[Stored data entries]

★ ★ ★ ★ ★

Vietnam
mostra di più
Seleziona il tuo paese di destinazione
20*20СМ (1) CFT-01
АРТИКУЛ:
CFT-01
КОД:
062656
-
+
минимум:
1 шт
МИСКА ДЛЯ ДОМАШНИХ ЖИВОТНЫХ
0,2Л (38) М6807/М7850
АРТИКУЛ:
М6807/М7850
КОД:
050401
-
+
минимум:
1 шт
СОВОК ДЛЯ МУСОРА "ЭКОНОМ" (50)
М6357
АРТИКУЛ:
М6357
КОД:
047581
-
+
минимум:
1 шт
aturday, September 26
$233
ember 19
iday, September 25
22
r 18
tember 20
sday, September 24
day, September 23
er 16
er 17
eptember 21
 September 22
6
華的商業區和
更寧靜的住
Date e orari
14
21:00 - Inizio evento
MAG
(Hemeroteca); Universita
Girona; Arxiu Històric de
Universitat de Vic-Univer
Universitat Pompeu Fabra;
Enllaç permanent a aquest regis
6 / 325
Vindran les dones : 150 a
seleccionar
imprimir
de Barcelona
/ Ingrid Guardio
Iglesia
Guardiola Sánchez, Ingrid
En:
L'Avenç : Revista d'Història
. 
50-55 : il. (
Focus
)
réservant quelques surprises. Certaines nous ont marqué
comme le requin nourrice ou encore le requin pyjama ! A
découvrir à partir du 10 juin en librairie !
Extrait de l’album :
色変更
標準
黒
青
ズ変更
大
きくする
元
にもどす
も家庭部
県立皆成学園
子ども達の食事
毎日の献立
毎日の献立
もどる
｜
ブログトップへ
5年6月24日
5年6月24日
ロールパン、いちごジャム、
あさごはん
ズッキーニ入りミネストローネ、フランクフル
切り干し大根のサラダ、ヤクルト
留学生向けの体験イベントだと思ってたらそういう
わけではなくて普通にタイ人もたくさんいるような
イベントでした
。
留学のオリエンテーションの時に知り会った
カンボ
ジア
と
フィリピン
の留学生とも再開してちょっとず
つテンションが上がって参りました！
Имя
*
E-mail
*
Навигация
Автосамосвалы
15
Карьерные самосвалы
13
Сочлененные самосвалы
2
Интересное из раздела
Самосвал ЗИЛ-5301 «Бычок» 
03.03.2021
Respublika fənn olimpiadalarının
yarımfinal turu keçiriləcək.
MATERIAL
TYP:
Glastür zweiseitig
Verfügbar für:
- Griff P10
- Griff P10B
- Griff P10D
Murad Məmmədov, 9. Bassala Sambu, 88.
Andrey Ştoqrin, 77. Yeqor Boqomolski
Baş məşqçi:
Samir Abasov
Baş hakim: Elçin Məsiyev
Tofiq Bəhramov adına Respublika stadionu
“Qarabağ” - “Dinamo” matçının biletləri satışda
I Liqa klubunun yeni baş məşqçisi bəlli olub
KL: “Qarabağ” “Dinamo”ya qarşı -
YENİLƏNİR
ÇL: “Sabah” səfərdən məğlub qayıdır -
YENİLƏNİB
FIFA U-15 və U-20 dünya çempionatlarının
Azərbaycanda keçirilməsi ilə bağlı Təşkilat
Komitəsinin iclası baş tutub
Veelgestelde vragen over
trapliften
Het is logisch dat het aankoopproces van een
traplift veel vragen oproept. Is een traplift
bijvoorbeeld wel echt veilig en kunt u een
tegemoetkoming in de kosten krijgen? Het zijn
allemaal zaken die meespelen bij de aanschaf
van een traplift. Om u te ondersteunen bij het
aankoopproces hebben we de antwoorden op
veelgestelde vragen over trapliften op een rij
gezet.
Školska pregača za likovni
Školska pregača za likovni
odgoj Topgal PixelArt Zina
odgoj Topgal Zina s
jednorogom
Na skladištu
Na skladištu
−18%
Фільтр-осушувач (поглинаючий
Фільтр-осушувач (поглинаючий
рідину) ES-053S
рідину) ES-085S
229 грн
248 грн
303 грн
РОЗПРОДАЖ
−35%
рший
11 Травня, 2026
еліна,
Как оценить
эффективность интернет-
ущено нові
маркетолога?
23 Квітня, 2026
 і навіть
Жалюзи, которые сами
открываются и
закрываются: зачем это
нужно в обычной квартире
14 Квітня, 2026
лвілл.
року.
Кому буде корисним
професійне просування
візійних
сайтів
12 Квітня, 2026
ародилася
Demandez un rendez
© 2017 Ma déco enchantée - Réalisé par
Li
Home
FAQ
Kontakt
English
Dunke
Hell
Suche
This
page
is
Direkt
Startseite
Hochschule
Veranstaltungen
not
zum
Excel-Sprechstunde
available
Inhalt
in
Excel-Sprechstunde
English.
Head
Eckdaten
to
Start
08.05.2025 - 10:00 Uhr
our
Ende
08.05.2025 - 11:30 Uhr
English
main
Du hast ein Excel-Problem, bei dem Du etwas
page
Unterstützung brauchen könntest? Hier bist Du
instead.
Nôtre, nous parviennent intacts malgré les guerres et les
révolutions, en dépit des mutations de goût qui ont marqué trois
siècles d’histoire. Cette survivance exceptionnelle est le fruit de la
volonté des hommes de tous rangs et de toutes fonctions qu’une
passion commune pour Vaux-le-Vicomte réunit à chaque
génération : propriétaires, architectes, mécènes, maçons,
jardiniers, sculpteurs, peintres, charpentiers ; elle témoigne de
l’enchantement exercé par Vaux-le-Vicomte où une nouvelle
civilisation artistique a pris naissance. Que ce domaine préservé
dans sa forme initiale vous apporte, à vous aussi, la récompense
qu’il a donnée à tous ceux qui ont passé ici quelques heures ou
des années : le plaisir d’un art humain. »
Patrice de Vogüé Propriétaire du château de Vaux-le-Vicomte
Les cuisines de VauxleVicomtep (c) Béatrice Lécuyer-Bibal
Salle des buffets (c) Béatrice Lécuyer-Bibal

★ ★ ★ ★ ★

### HOW TO COMPLETE THIS TASK
Quote every line of the listing above verbatim, in its original order.

### PROBLEM SOLUTION
Vietnam
mostra di più
Seleziona il tuo paese di destinazione
20*20СМ (1) CFT-01
АРТИКУЛ:
CFT-01
КОД:
062656
-
+
минимум:
1 шт
МИСКА ДЛЯ ДОМАШНИХ ЖИВОТНЫХ
0,2Л (38) М6807/М7850
АРТИКУЛ:
М6807/М7850
КОД:
050401
-
+
минимум:
1 шт
СОВОК ДЛЯ МУСОРА "ЭКОНОМ" (50)
М6357
АРТИКУЛ:
М6357
КОД:
047581
-
+
минимум:
1 шт
aturday, September 26
$233
ember 19
iday, September 25
22
r 18
tember 20
sday, September 24
day, September 23
er 16
er 17
eptember 21
 September 22
6
華的商業區和
更寧靜的住
Date e orari
14
21:00 - Inizio evento
MAG
(Hemeroteca); Universita
Girona; Arxiu Històric de
Universitat de Vic-Univer
Universitat Pompeu Fabra;
Enllaç permanent a aquest regis
6 / 325
Vindran les dones : 150 a
seleccionar
imprimir
de Barcelona
/ Ingrid Guardio
Iglesia
Guardiola Sánchez, Ingrid
En:
L'Avenç : Revista d'Història
. 
50-55 : il. (
Focus
)
réservant quelques surprises. Certaines nous ont marqué
comme le requin nourrice ou encore le requin pyjama ! A
découvrir à partir du 10 juin en librairie !
Extrait de l’album :
色変更
標準
黒
青
ズ変更
大
きくする
元
にもどす
も家庭部
県立皆成学園
子ども達の食事
毎日の献立
毎日の献立
もどる
｜
ブログトップへ
5年6月24日
5年6月24日
ロールパン、いちごジャム、
あさごはん
ズッキーニ入りミネストローネ、フランクフル
切り干し大根のサラダ、ヤクルト
留学生向けの体験イベントだと思ってたらそういう
わけではなくて普通にタイ人もたくさんいるような
イベントでした
。
留学のオリエンテーションの時に知り会った
カンボ
ジア
と
フィリピン
の留学生とも再開してちょっとず
つテンションが上がって参りました！
Имя
*
E-mail
*
Навигация
Автосамосвалы
15
Карьерные самосвалы
13
Сочлененные самосвалы
2
Интересное из раздела
Самосвал ЗИЛ-5301 «Бычок» 
03.03.2021
Respublika fənn olimpiadalarının
yarımfinal turu keçiriləcək.
MATERIAL
TYP:
Glastür zweiseitig
Verfügbar für:
- Griff P10
- Griff P10B
- Griff P10D
Murad Məmmədov, 9. Bassala Sambu, 88.
Andrey Ştoqrin, 77. Yeqor Boqomolski
Baş məşqçi:
Samir Abasov
Baş hakim: Elçin Məsiyev
Tofiq Bəhramov adına Respublika stadionu
“Qarabağ” - “Dinamo” matçının biletləri satışda
I Liqa klubunun yeni baş məşqçisi bəlli olub
KL: “Qarabağ” “Dinamo”ya qarşı -
YENİLƏNİR
ÇL: “Sabah” səfərdən məğlub qayıdır -
YENİLƏNİB
FIFA U-15 və U-20 dünya çempionatlarının
Azərbaycanda keçirilməsi ilə bağlı Təşkilat
Komitəsinin iclası baş tutub
Veelgestelde vragen over
trapliften
Het is logisch dat het aankoopproces van een
traplift veel vragen oproept. Is een traplift
bijvoorbeeld wel echt veilig en kunt u een
tegemoetkoming in de kosten krijgen? Het zijn
allemaal zaken die meespelen bij de aanschaf
van een traplift. Om u te ondersteunen bij het
aankoopproces hebben we de antwoorden op
veelgestelde vragen over trapliften op een rij
gezet.
Školska pregača za likovni
Školska pregača za likovni
odgoj Topgal PixelArt Zina
odgoj Topgal Zina s
jednorogom
Na skladištu
Na skladištu
−18%
Фільтр-осушувач (поглинаючий
Фільтр-осушувач (поглинаючий
рідину) ES-053S
рідину) ES-085S
229 грн
248 грн
303 грн
РОЗПРОДАЖ
−35%
рший
11 Травня, 2026
еліна,
Как оценить
эффективность интернет-
ущено нові
маркетолога?
23 Квітня, 2026
 і навіть
Жалюзи, которые сами
открываются и
закрываются: зачем это
нужно в обычной квартире
14 Квітня, 2026
лвілл.
року.
Кому буде корисним
професійне просування
візійних
сайтів
12 Квітня, 2026
ародилася
Demandez un rendez
© 2017 Ma déco enchantée - Réalisé par
Li
Home
FAQ
Kontakt
English
Dunke
Hell
Suche
This
page
is
Direkt
Startseite
Hochschule
Veranstaltungen
not
zum
Excel-Sprechstunde
available
Inhalt
in
Excel-Sprechstunde
English.
Head
Eckdaten
to
Start
08.05.2025 - 10:00 Uhr
our
Ende
08.05.2025 - 11:30 Uhr
English
main
Du hast ein Excel-Problem, bei dem Du etwas
page
Unterstützung brauchen könntest? Hier bist Du
instead.
Nôtre, nous parviennent intacts malgré les guerres et les
révolutions, en dépit des mutations de goût qui ont marqué trois
siècles d’histoire. Cette survivance exceptionnelle est le fruit de la
volonté des hommes de tous rangs et de toutes fonctions qu’une
passion commune pour Vaux-le-Vicomte réunit à chaque
génération : propriétaires, architectes, mécènes, maçons,
jardiniers, sculpteurs, peintres, charpentiers ; elle témoigne de
l’enchantement exercé par Vaux-le-Vicomte où une nouvelle
civilisation artistique a pris naissance. Que ce domaine préservé
dans sa forme initiale vous apporte, à vous aussi, la récompense
qu’il a donnée à tous ceux qui ont passé ici quelques heures ou
des années : le plaisir d’un art humain. »
Patrice de Vogüé Propriétaire du château de Vaux-le-Vicomte
Les cuisines de VauxleVicomtep (c) Béatrice Lécuyer-Bibal
Salle des buffets (c) Béatrice Lécuyer-Bibal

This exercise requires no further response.